Dr. Haak was drawn to Vermont, not only for the NMC Medical Director position, but also by the strong sense of caring within the communities. He became the President of the Board for the Northwest Vermont Health Network that later joined the Richford Health Center to become the now Northern Tier Center for Health (NOTCH). He was also elected the President of the Board for the Fairfield Community Center, helping to obtain a HUD grant to transition the vacant elementary school in East Fairfield to the active Fairfield Community Center that resides there today. Recognizing some of his community efforts, Dr. Haak was awarded the Vermont Physician Award for Community Service in 1998.

In 2010, in addition to being Medical Director of the NMC Emergency Department, Dr. Haak took on the Director position of the Northwestern Medical Center’s Hospitalist Program that was in need of support and reorganization. It was in 2013 that Dr. Haak transitioned from both of his Director positions into a full time addiction medicine practice at the NMC Comprehensive Pain Program. In 2016, Dr. Haak joined the Northern Tier Center for Health (NOTCH) and became the Medical Director for the seven rural clinics serving Franklin-Grand Isle County. And in 2017 he became the Director of the NOTCH Opioid Treatment and Education Center in Swanton, establishing a comprehensive office based opioid treatment program. He is currently on the Vermont Medical Society Advisory Council, VMS Opioid Task Force, and a member of the American Society of Addiction Medicine and the American Osteopathic Academy of Addiction Medicine. He is a Fellow of the American College of Emergency Physicians.

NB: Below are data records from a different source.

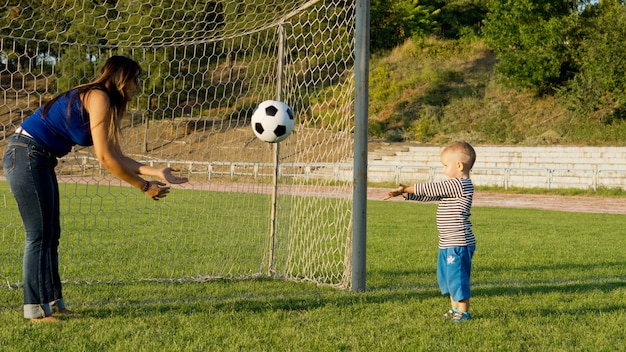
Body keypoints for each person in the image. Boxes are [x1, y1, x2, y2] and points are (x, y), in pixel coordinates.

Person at [3, 55, 189, 322]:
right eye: (136, 80)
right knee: (38, 235)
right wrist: (143, 186)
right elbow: (105, 158)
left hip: (39, 158)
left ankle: (55, 304)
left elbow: (118, 155)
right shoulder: (98, 96)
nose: (138, 86)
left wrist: (155, 172)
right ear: (122, 79)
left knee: (50, 235)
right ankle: (35, 310)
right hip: (26, 153)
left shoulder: (105, 103)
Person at [384, 141, 476, 323]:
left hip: (458, 243)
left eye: (445, 166)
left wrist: (407, 188)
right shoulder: (452, 186)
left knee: (458, 278)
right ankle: (455, 309)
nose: (443, 170)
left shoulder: (461, 184)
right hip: (447, 243)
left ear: (459, 165)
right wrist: (406, 194)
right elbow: (429, 195)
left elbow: (431, 188)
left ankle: (464, 313)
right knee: (449, 279)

Dr. Haak has always placed a strong emphasis on treating his patients with caring and compassion, and attempted to use common understandable terms to explain their disease, injury, and treatment. It is with that same commitment that Dr. Haak created a basic curriculum that he used to help his patients better understand their disease of addiction. He will now attempt to share that same core understanding with the general community in a series of ten Community Addiction Workshops, beginning February 18th, at the Holy Trinity Episcopal Church in Swanton. Through this experience, Dr. Haak is hoping to build a reproducible framework that rural communities may use to organize, and empower individual community members to become active players contributing to a system supporting its citizens suffering from the disease of addiction.